- Supplied data
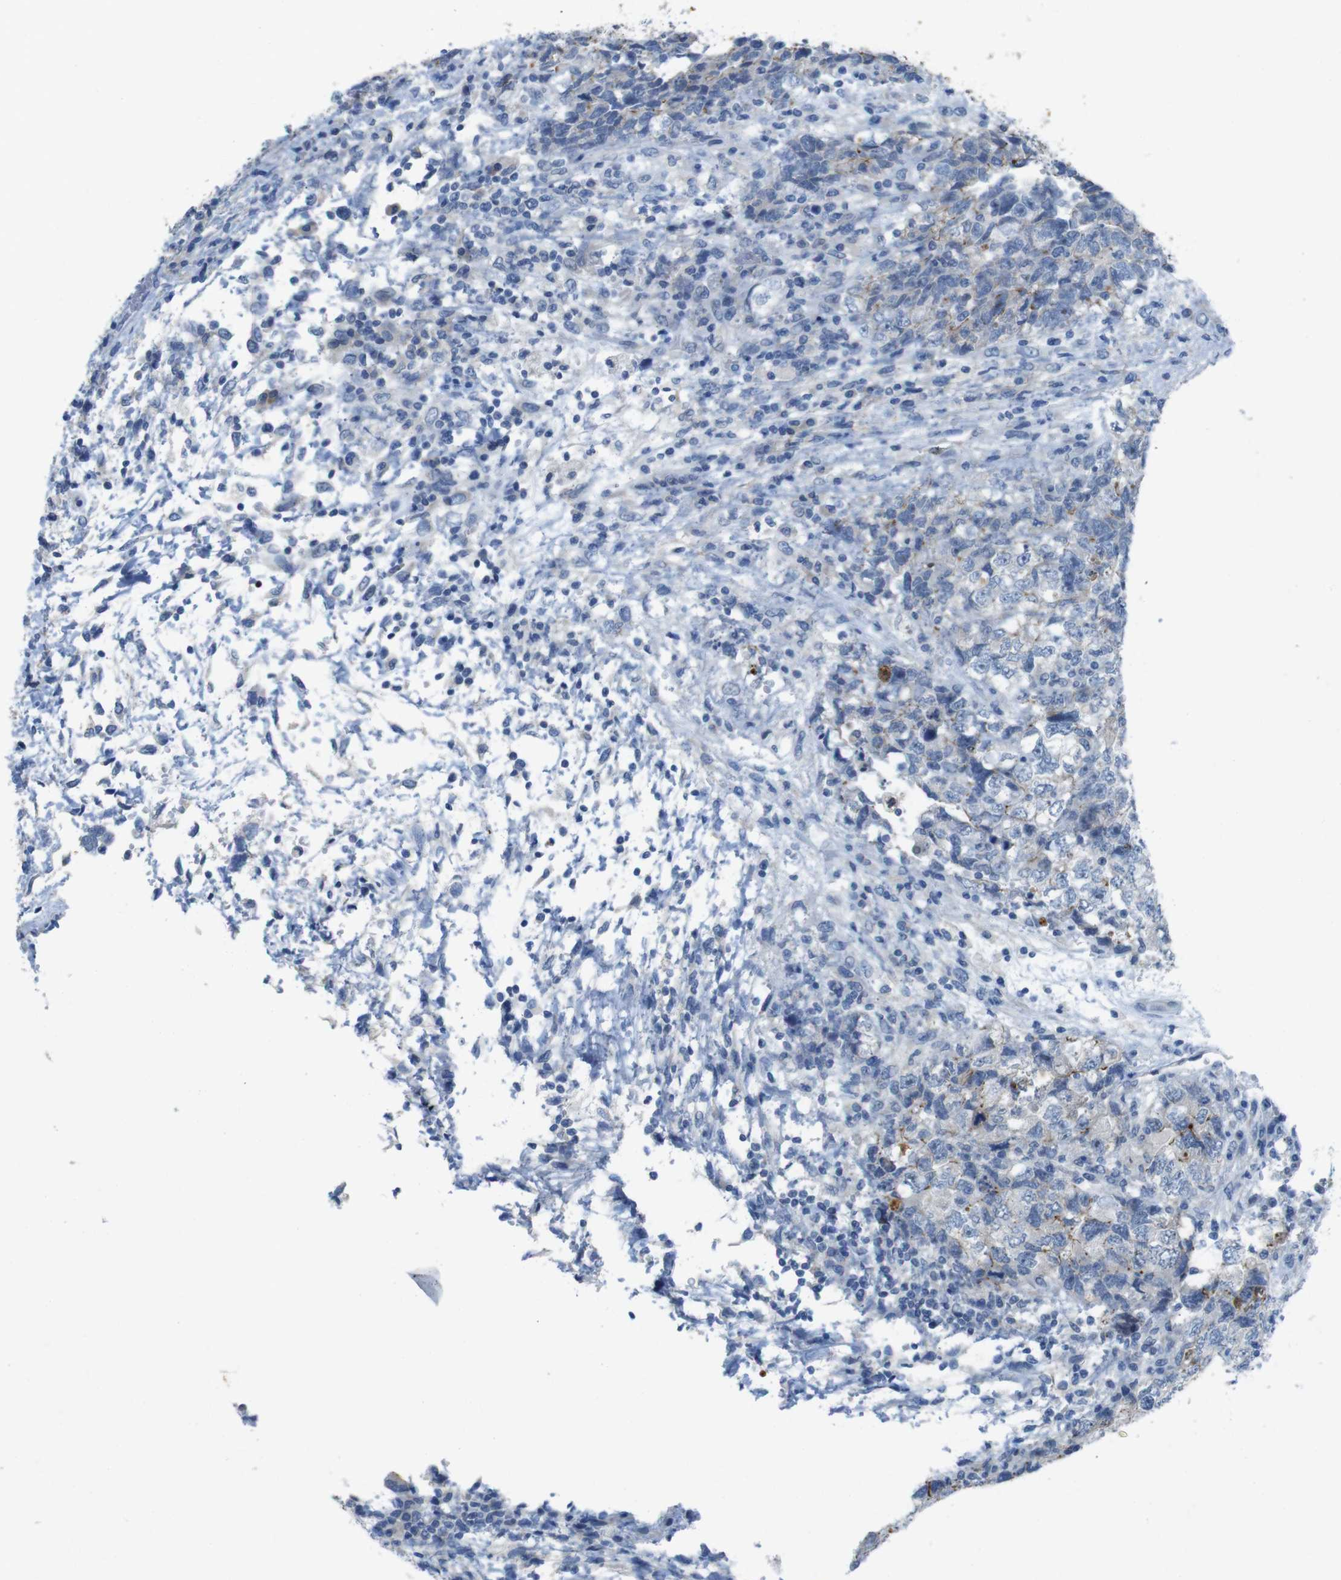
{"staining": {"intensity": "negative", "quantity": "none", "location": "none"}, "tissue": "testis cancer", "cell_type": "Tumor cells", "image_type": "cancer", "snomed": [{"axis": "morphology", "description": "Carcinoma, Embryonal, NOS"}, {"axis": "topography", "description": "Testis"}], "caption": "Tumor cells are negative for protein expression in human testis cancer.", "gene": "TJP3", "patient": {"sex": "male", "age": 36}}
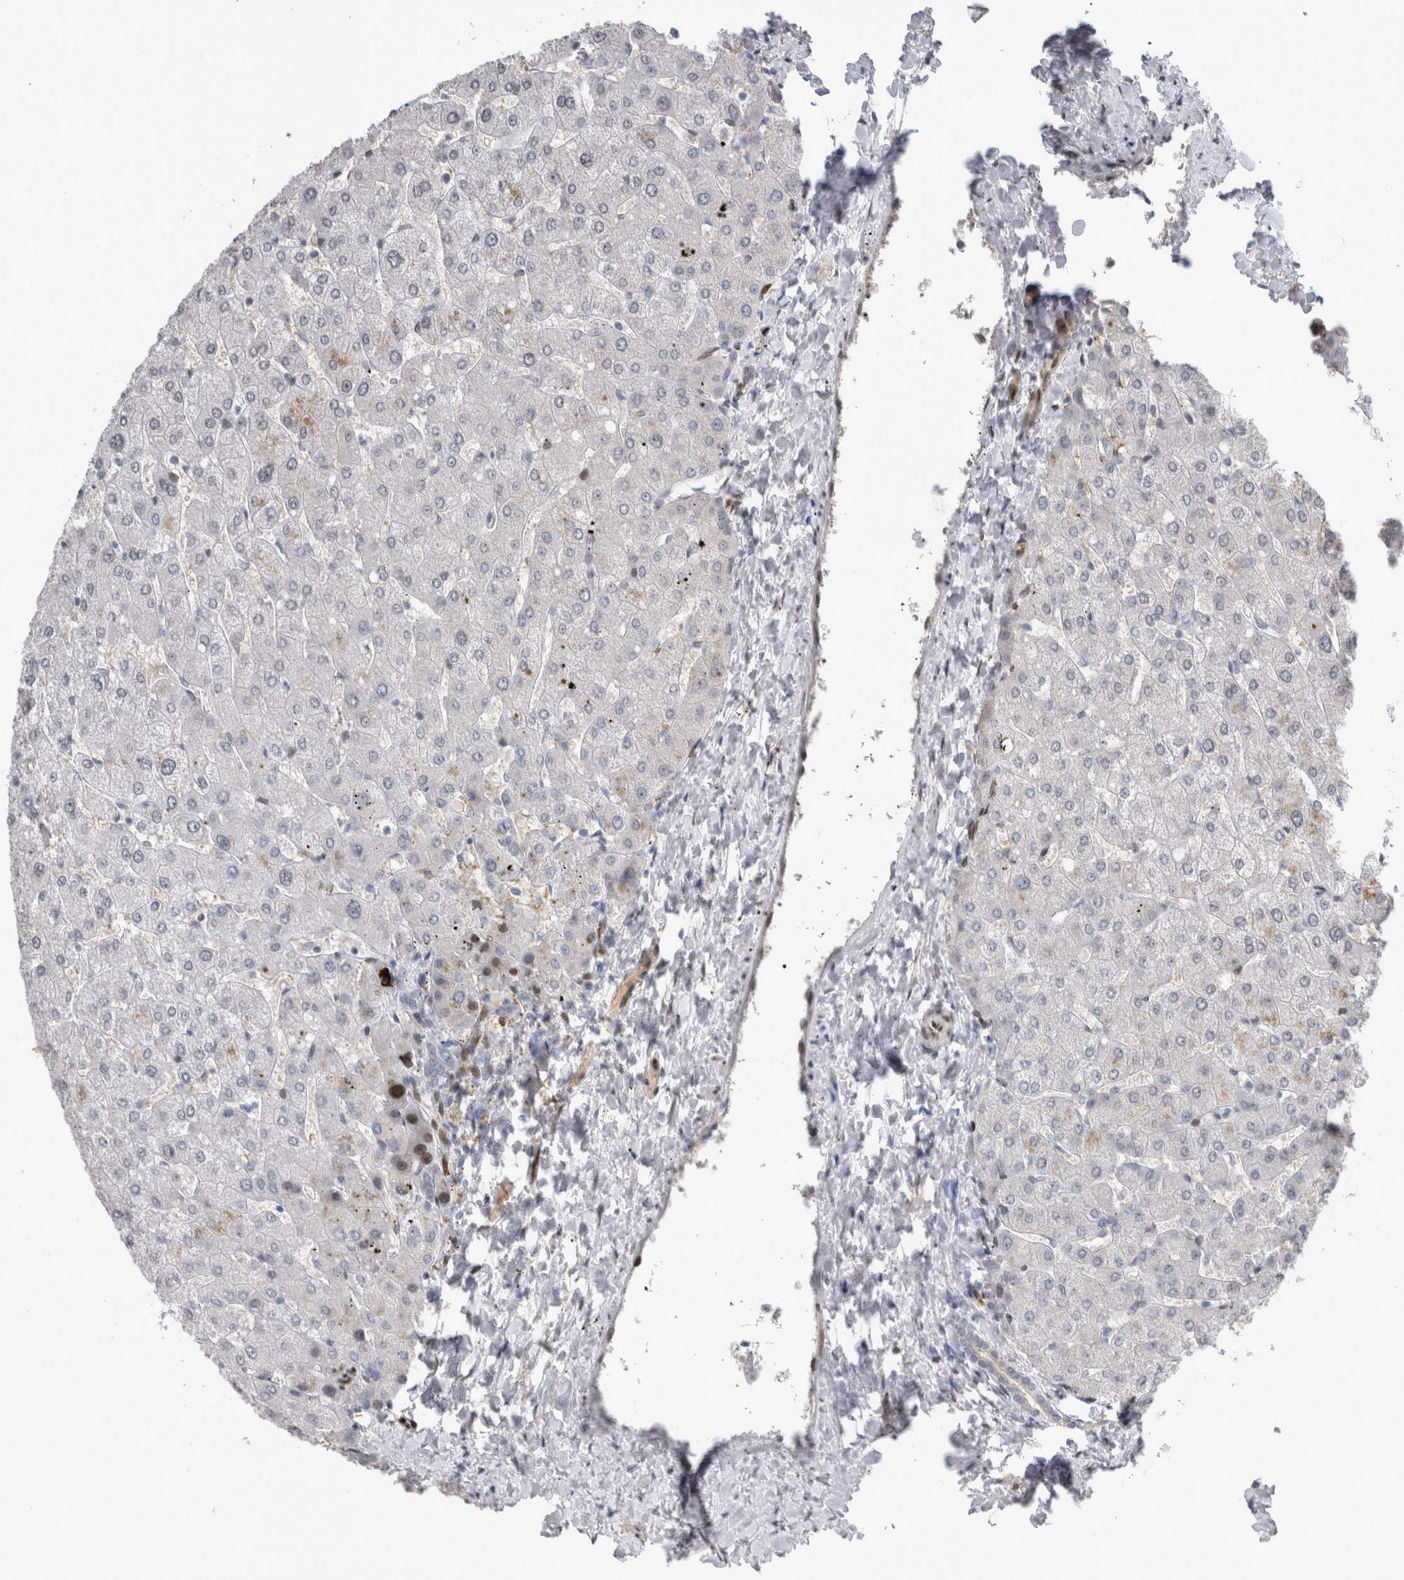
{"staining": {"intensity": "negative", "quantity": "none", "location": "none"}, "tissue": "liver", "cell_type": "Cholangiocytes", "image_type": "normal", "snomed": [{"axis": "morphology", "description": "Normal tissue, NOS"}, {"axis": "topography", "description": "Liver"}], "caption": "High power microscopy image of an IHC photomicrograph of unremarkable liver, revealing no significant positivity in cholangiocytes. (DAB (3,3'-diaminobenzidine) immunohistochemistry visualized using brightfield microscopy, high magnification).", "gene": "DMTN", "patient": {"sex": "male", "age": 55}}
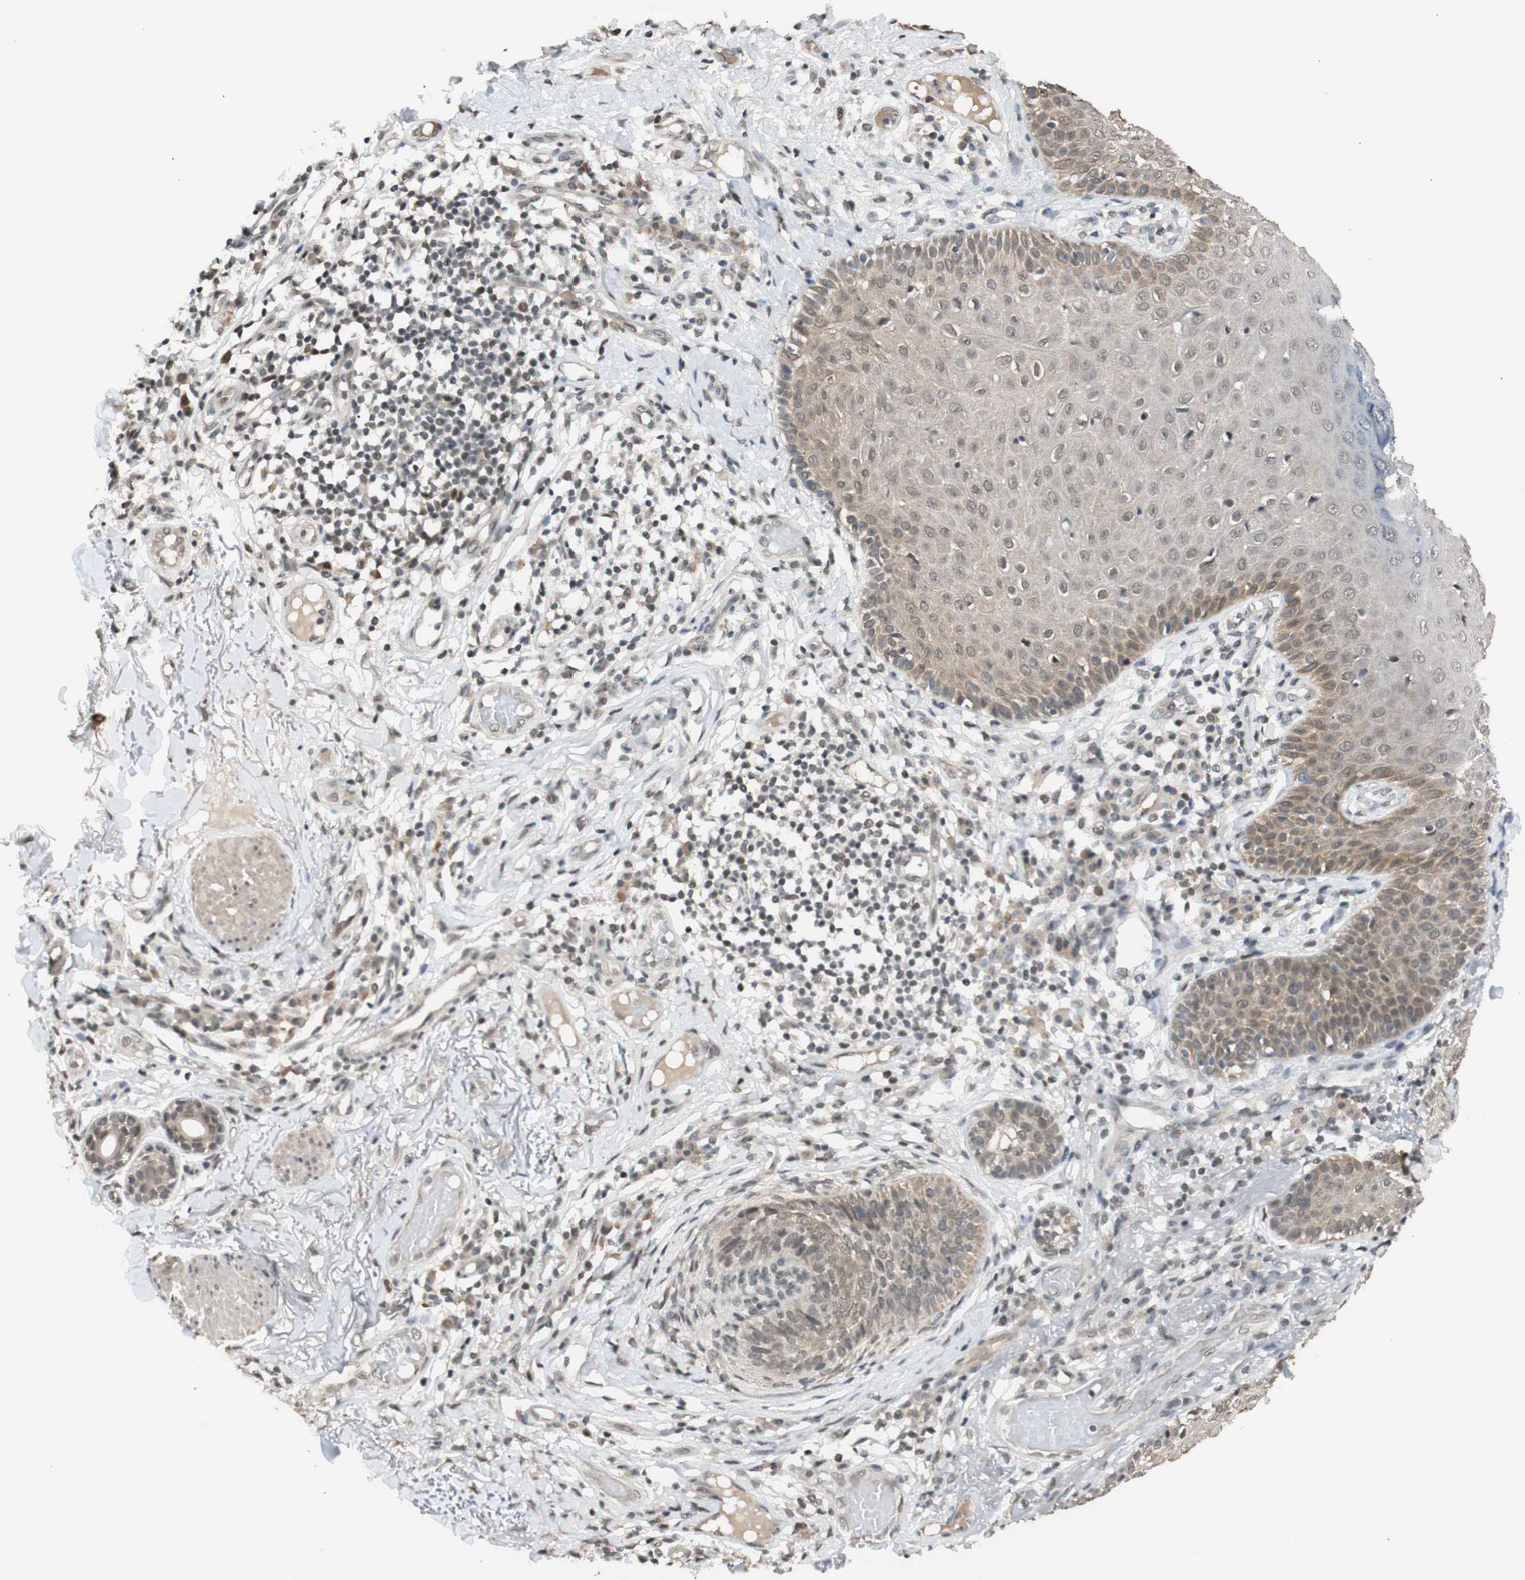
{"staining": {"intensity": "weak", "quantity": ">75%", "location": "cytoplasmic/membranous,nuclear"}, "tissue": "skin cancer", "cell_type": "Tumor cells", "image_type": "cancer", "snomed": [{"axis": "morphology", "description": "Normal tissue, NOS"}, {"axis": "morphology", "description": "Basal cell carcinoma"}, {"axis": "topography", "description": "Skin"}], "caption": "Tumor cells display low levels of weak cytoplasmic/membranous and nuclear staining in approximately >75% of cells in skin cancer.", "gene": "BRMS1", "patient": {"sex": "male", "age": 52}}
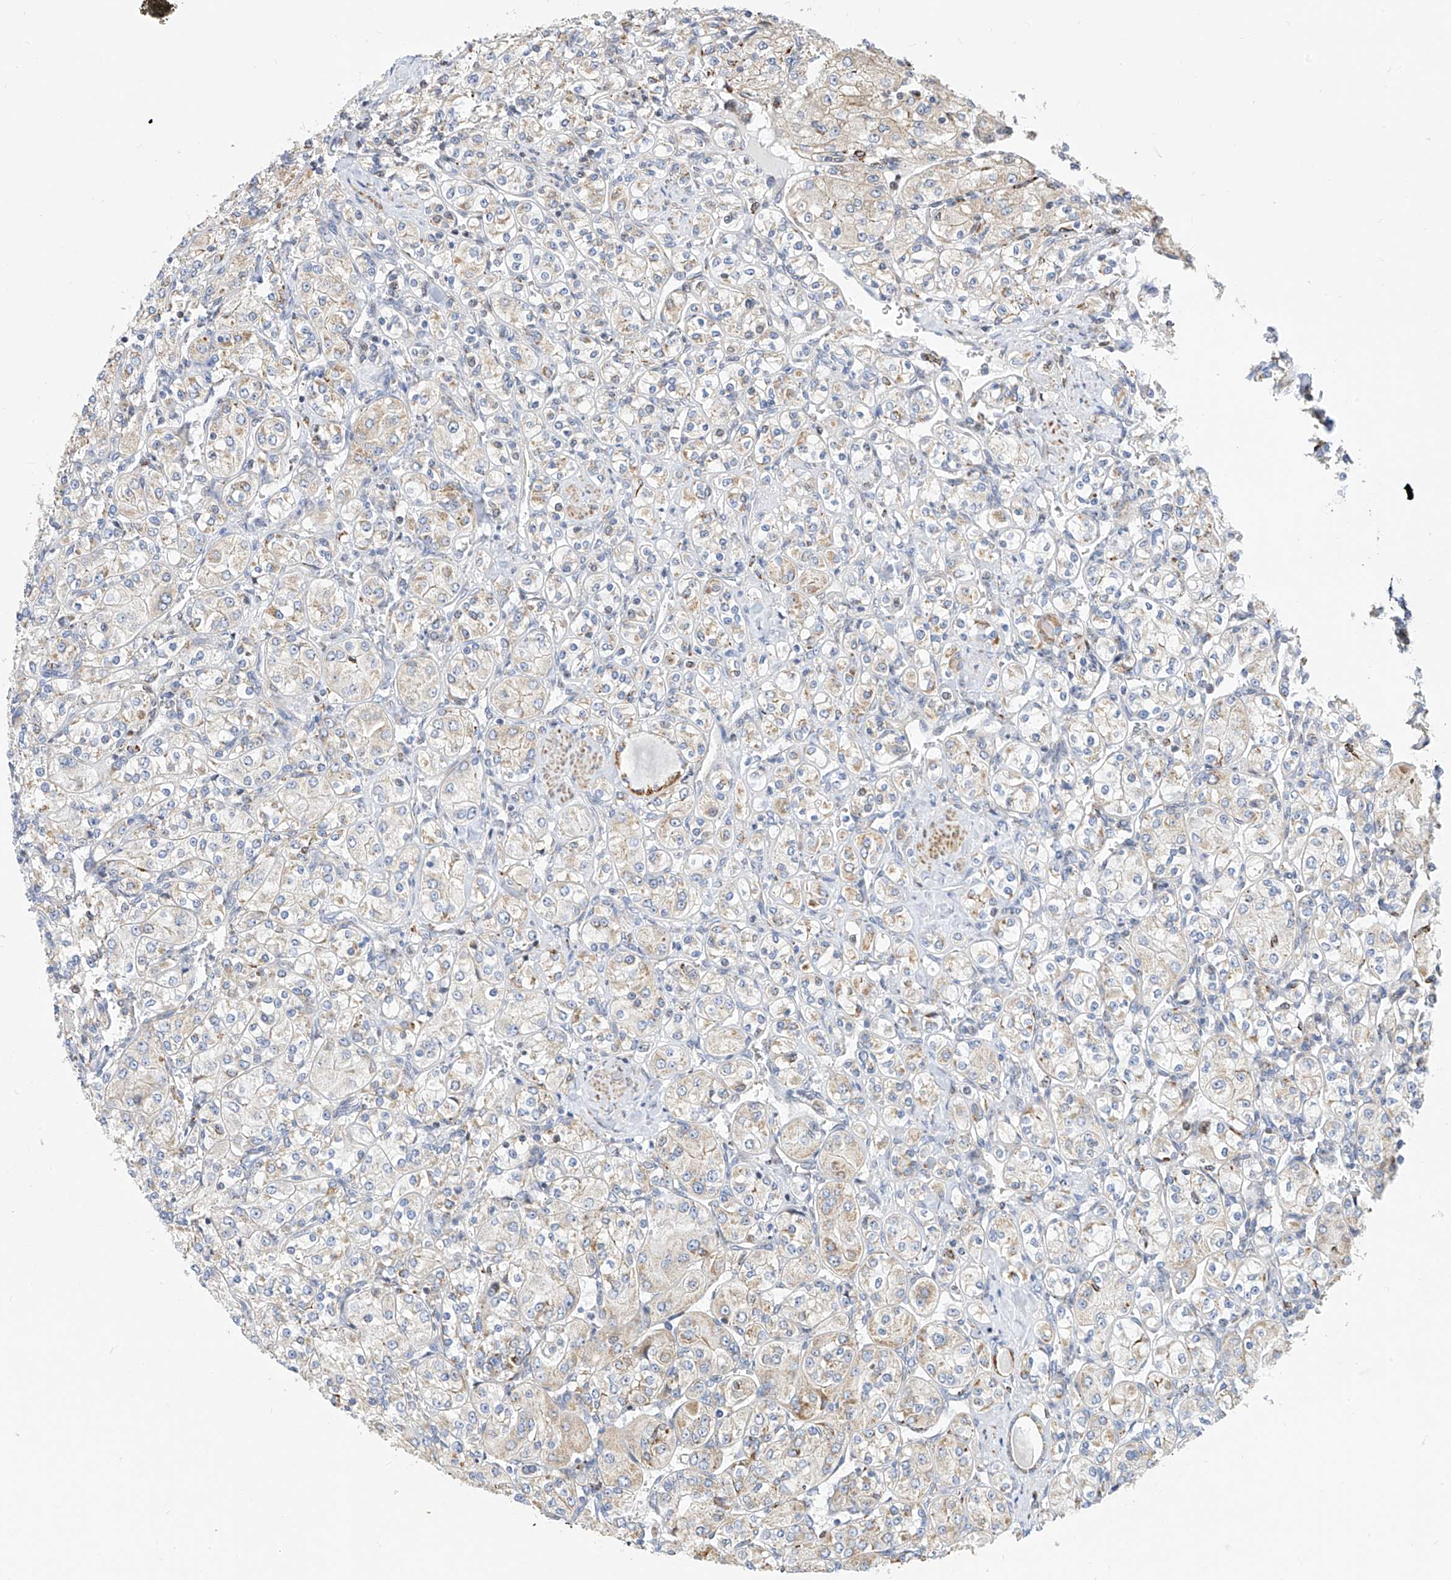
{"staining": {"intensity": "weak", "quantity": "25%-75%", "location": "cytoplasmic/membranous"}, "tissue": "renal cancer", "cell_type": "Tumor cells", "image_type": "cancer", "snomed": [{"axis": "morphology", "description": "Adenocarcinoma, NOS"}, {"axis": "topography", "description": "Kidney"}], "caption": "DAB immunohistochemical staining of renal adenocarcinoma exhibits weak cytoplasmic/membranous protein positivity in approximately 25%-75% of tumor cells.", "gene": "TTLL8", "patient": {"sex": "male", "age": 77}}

- What to produce
Please find the lines in the data that contain the word "protein" and copy them.

- Solution
{"staining": {"intensity": "negative", "quantity": "none", "location": "none"}, "tissue": "testis cancer", "cell_type": "Tumor cells", "image_type": "cancer", "snomed": [{"axis": "morphology", "description": "Carcinoma, Embryonal, NOS"}, {"axis": "topography", "description": "Testis"}], "caption": "Tumor cells are negative for protein expression in human testis cancer.", "gene": "TJP3", "patient": {"sex": "male", "age": 36}}
{"staining": {"intensity": "weak", "quantity": "25%-75%", "location": "cytoplasmic/membranous"}, "tissue": "renal cancer", "cell_type": "Tumor cells", "image_type": "cancer", "snomed": [{"axis": "morphology", "description": "Adenocarcinoma, NOS"}, {"axis": "topography", "description": "Kidney"}], "caption": "DAB immunohistochemical staining of renal adenocarcinoma exhibits weak cytoplasmic/membranous protein positivity in approximately 25%-75% of tumor cells.", "gene": "TTLL8", "patient": {"sex": "male", "age": 77}}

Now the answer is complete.